TotalEnergies privilégie le GNL
En 2024, face à l’hostilité affichée de Donald Trump envers l’éolien en mer, TotalEnergies a décidé de mettre ces projets en pause, puis a négocié avec l’administration une sortie ordonnée de ces concessions. Revenu à la Maison‑Blanche en 2025, le républicain se présente comme un défenseur des énergies fossiles et critique l’éolien offshore, qu’il juge “trop coûteux”, “peu efficace” et “esthétiquement disgracieux”, adoptant des politiques défavorables à ces projets au profit du gaz naturel, du pétrole et des centrales au gaz, tout en recommandant à ses alliés comme le Royaume-Uni à faire de même.
Pour relancer l’industrie pétrolière, le président américain a tenté de faire arrêter l’ensemble des projets éoliens en mer déjà en cours, en reprenant des contrats et en gelant de nouveaux appels d’offres offshore.
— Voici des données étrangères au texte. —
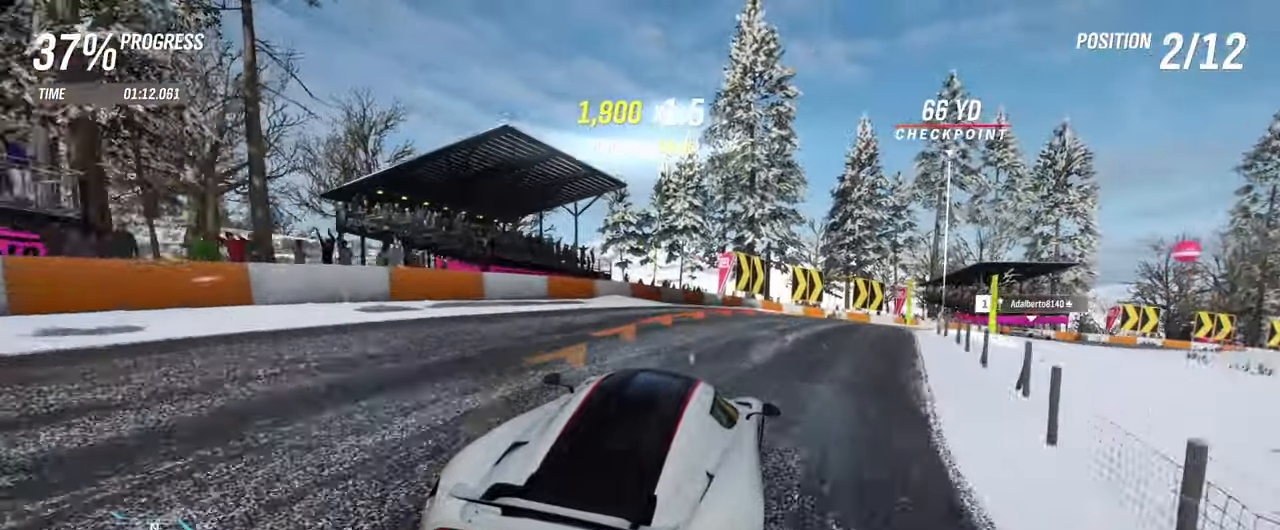
{"buttons": [], "left_stick": "right", "right_stick": "center", "events": [[34, "L2", "up"]]}
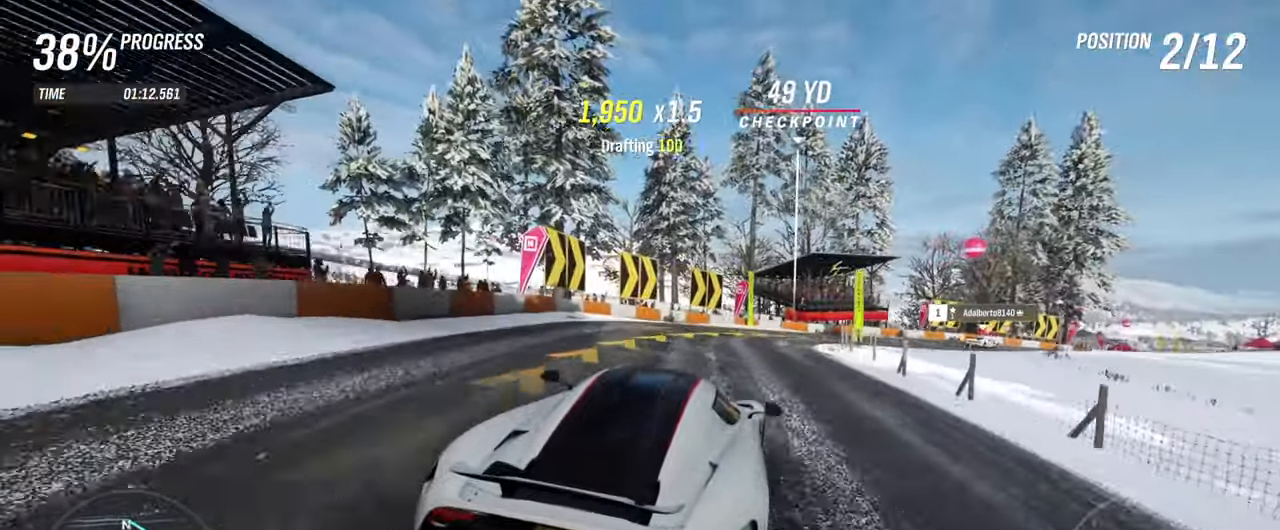
{"buttons": ["R2"], "left_stick": "right", "right_stick": "center", "events": [[216, "R2", "down"], [216, "left_stick", "center"], [450, "left_stick", "right"]]}
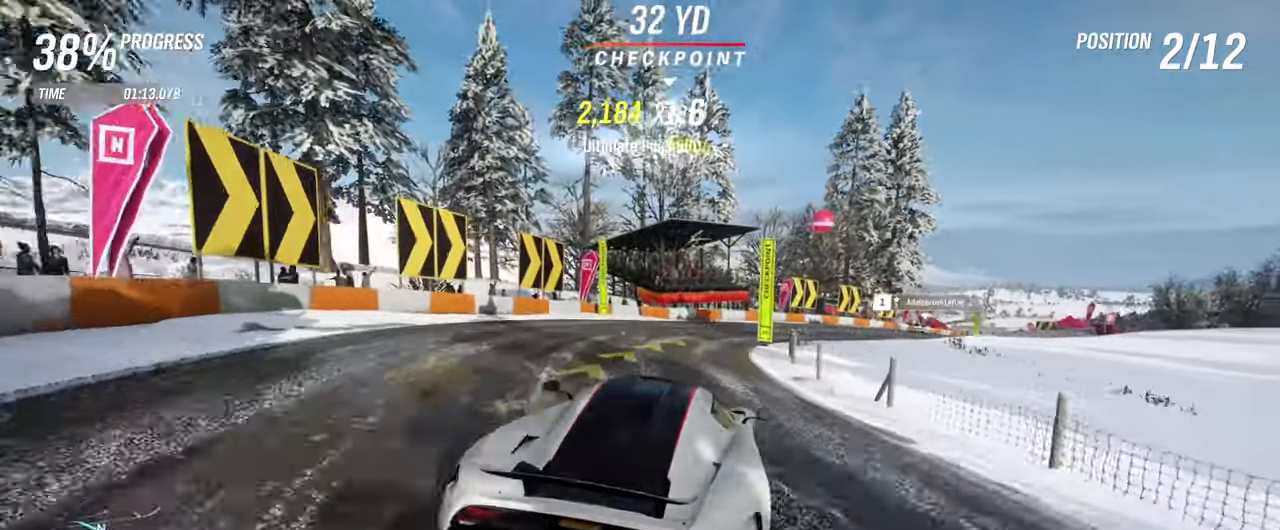
{"buttons": ["R2"], "left_stick": "right", "right_stick": "center", "events": [[166, "left_stick", "center"], [416, "left_stick", "right"]]}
La justice fédérale a permis la poursuite de quatre chantiers tandis que qu’un cinquième est même opérationnel.
Des entreprises européennes ont ainsi opté pour la justice pour garantir la poursuite de leurs projets, mais TotalEnergies dit préférer être “pragmatique”. Lundi, l’administration Trump et le groupe français ont signé un accord de remboursement de près d’un milliards de dollars, pour que TotalEnergies abandonne ses projets d'éolien en mer au profit d’investissements dans le gaz et le pétrole.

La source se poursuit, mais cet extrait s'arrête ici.